Let's see how humans convert numbers to binary.
1) We divide the number x by 2 to the power of n and take its remainder from dividing by 2.
\(\Bigl\lfloor\dfrac{x}{2^{n}}\Bigr\rfloor\operatorname{mod}2=\lfloor2^{-n}x\rfloor \operatorname{mod} 2\)
We may also need the length of the binary x, so it can be obtained by the formula:
\(\lceil log_2x\rceil\)
2) When we have all remainders we concatenate them with each other. In math, we can replace concatenation with \(a*10^n+b*10^{n+1}+c*10^{n+2}...\)
3) Write all remainders in reversed order
So here's the formula that converts decimal to binary.
\(bin(x)=\sum^{\lceil\operatorname{log}_2x\rceil}_{n=0}\lfloor2^{-n}x\rfloor\operatorname{mod}2*10^n\)
Look at this in Desmos: https://www.desmos.com/calculator/2jabzvxn4t
JG: That is very nice. Since you have a good understanding of deriving mathematical formulas, it would serve you very well to learn a programming language such as Python, C, C++.......etc. You could, for instance, program the above formula using very short one-line code to convert any number into binary, almost instantly, such as this line: n=123456789;m=2; a=n%m;printa,", ",;b=int(n/m);n=b;if(n>m, goto2, discard=0;printb,;
It will instantly convert 123456789 into binary like this:
1 , 0 , 1 , 0 , 1 , 0 , 0 , 0 , 1 , 0 , 1 , 1 , 0 , 0 , 1 , 1 , 1 , 1 , 0 , 1 , 1 , 0 , 1 , 0 , 1 , 1 , 1 [read from right to left].
Thanks for your reply. I want to say that I already know Python and Javascript, and I know how to convert decimal numbers to binary using programming, but I'm interested in doing this mathematically.
That's really cool!!
If you want to try it, here's another (similar, maybe easier) challenge:
Make a function that will return the sum of the digits.

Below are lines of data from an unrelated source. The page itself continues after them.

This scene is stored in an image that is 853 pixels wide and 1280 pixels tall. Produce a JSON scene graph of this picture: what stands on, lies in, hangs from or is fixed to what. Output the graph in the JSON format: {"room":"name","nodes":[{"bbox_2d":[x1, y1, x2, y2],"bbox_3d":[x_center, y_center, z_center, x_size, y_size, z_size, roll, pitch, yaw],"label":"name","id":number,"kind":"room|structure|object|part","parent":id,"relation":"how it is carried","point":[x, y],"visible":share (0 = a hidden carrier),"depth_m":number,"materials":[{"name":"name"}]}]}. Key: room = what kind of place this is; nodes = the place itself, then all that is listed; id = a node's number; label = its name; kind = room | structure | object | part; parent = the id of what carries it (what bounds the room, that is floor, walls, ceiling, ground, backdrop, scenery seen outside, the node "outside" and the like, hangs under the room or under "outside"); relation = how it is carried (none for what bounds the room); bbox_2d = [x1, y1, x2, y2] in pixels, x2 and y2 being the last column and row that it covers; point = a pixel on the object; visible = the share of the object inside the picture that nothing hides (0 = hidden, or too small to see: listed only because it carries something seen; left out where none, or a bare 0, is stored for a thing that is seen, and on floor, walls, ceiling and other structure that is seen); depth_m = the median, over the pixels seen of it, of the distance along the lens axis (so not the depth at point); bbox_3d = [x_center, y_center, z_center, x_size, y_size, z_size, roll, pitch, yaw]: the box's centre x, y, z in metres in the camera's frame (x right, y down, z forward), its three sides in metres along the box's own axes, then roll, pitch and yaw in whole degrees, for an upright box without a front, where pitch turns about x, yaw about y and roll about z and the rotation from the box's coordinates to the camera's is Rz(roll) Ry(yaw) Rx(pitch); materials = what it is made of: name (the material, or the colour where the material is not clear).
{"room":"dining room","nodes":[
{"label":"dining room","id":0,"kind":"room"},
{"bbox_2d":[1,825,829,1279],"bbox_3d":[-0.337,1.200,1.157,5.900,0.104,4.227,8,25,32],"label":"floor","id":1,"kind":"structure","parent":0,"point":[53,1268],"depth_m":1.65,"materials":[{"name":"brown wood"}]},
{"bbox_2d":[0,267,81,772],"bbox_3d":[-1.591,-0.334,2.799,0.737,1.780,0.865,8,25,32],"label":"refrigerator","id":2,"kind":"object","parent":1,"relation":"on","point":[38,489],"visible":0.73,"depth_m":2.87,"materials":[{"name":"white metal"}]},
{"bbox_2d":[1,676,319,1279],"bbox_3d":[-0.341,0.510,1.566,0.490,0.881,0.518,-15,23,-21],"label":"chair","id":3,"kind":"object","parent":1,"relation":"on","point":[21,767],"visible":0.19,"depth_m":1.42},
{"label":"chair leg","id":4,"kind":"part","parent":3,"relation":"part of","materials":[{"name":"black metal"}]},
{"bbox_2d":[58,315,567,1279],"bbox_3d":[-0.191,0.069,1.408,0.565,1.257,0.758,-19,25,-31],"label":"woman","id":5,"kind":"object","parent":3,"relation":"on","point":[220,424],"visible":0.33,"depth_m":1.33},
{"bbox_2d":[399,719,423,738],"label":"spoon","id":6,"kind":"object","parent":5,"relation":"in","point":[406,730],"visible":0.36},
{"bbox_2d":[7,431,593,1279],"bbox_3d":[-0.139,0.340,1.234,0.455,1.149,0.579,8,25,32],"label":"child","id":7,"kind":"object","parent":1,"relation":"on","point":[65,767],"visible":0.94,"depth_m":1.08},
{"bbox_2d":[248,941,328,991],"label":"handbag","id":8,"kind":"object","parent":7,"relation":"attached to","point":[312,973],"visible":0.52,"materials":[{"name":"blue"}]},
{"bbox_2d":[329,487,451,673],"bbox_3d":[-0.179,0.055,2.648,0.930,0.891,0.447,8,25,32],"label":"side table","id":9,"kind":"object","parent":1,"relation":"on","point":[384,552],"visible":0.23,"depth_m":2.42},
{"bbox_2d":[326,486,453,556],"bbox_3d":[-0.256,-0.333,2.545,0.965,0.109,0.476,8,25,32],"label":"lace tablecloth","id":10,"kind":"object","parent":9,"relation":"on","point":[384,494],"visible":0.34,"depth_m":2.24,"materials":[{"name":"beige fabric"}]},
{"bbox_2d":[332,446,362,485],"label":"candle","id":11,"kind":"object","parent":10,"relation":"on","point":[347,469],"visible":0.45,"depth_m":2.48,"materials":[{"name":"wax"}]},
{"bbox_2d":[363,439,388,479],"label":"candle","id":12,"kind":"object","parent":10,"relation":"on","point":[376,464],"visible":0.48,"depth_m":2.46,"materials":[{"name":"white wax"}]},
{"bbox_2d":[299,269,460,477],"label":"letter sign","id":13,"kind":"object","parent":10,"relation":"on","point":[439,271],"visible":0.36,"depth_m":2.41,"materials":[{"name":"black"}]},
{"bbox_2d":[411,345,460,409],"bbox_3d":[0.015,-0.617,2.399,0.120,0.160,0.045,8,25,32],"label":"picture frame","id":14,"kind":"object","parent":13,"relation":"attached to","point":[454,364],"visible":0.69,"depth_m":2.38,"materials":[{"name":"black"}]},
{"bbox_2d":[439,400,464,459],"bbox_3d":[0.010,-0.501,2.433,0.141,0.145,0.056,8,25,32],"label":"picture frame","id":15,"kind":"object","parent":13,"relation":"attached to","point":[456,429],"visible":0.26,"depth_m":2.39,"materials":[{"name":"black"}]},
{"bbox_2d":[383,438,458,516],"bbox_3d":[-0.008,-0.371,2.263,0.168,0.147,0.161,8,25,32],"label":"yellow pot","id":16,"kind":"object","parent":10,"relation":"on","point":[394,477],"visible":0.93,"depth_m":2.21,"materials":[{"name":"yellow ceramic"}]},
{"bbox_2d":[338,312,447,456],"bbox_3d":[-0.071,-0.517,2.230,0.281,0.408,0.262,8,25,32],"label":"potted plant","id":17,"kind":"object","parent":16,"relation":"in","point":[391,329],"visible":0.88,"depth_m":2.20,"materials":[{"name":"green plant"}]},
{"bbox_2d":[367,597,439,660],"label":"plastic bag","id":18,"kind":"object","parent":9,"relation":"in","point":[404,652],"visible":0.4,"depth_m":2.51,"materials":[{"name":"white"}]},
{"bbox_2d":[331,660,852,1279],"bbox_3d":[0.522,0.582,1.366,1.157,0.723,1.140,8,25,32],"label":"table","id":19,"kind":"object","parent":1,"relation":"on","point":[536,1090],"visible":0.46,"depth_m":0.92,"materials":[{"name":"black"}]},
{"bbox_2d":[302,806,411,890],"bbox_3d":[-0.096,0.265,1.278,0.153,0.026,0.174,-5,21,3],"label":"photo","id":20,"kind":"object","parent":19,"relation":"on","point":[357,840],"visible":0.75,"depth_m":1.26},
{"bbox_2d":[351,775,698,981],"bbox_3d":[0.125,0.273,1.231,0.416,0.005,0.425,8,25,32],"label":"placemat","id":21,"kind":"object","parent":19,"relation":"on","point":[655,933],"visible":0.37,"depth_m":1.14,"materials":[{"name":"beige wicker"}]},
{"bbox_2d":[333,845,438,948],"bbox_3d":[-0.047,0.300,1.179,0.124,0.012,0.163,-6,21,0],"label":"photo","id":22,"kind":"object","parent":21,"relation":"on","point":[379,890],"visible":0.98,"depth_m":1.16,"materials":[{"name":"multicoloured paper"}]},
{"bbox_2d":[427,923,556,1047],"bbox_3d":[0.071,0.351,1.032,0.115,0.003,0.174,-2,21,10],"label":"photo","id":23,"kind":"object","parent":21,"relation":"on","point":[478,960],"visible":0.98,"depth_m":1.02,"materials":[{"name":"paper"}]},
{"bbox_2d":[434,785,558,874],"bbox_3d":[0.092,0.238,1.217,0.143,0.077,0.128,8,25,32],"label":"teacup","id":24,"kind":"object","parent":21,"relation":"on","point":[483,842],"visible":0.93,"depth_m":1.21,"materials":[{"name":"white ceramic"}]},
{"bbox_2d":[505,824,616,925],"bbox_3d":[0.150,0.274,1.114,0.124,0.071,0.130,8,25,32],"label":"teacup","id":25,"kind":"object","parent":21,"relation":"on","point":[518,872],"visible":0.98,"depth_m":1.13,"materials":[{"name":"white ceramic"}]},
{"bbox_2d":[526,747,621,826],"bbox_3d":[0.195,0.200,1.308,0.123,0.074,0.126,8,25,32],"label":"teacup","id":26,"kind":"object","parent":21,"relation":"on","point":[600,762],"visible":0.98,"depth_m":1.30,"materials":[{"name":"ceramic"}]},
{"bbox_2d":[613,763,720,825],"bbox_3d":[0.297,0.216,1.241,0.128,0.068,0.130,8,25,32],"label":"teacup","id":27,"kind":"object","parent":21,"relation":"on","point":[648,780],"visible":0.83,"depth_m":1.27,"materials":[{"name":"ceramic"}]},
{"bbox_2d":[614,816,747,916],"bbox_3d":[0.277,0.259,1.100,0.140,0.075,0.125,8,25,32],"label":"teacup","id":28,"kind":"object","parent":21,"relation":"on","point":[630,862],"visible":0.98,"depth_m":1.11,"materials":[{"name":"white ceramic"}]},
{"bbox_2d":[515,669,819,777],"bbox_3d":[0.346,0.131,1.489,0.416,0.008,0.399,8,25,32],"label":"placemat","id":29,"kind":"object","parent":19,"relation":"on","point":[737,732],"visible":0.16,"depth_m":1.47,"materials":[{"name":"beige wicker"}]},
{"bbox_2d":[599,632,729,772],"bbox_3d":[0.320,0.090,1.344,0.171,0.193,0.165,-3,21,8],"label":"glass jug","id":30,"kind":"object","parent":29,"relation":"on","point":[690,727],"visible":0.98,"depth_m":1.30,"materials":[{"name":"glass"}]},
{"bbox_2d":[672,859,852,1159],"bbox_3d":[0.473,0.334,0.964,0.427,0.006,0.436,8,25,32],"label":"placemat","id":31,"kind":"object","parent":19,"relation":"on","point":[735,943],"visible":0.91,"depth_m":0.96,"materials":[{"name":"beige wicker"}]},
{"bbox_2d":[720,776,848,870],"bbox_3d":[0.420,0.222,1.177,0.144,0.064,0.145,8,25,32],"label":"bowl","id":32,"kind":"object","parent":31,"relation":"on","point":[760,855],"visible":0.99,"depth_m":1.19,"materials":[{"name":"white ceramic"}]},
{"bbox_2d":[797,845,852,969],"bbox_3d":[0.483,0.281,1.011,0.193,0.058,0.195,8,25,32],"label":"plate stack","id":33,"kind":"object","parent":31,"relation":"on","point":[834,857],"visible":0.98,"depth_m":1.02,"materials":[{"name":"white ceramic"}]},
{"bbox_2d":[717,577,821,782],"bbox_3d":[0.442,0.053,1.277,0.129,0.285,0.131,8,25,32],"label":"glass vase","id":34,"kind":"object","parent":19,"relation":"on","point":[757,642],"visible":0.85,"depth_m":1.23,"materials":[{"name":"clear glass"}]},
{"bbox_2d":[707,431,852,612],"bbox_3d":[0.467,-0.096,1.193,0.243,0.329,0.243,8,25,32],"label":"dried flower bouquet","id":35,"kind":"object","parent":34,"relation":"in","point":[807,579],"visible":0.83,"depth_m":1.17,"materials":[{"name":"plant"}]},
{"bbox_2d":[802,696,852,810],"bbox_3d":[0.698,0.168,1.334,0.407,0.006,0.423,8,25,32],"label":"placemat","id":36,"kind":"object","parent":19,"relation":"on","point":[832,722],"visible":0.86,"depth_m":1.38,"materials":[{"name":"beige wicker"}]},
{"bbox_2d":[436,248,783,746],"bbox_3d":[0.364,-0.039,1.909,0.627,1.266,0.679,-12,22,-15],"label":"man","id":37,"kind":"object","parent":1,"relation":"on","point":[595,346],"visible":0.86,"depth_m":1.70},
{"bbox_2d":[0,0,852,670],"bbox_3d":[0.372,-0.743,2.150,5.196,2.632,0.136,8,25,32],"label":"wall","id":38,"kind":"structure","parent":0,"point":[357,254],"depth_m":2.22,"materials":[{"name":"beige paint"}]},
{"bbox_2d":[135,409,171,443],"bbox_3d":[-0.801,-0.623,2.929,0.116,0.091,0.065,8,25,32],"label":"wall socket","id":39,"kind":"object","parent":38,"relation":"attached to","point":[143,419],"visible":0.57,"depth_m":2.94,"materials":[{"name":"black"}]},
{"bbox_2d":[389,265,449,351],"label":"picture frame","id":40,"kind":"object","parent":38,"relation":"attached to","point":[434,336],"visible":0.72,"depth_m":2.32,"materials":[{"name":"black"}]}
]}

So for examples:
f(123) = 6
f(100) = 1
f(4532) = 14
f(3) = 3
f(0) = 0
And let's also assume here that n ≤ 32
\(f(x)=\sum^{\lfloor\log_{10}x\rfloor}_{n=0}\Bigl\lfloor\dfrac{x}{10^n}\Bigr\rfloor\operatorname{mod}10\)
look at this in Desmos: https://www.desmos.com/calculator/6tktu9vizl
Hi hectictar: Just for my own curiosity, I took up you suggestion and hastily wrote this very short code to sum up the digits of any number. It can easily add up the first 1,000 digits of Pi, for example. In this short code, it sums up:123456789 and counts them as well:
n=123456789;s=0;p=0;cycle: s=s+(n%10);p=p+1;n=int(n/10);if(n!=0, goto cycle,0);print"Total Sum =",s;print"Total Num =",p
Total Sum = 45
Total Num = 9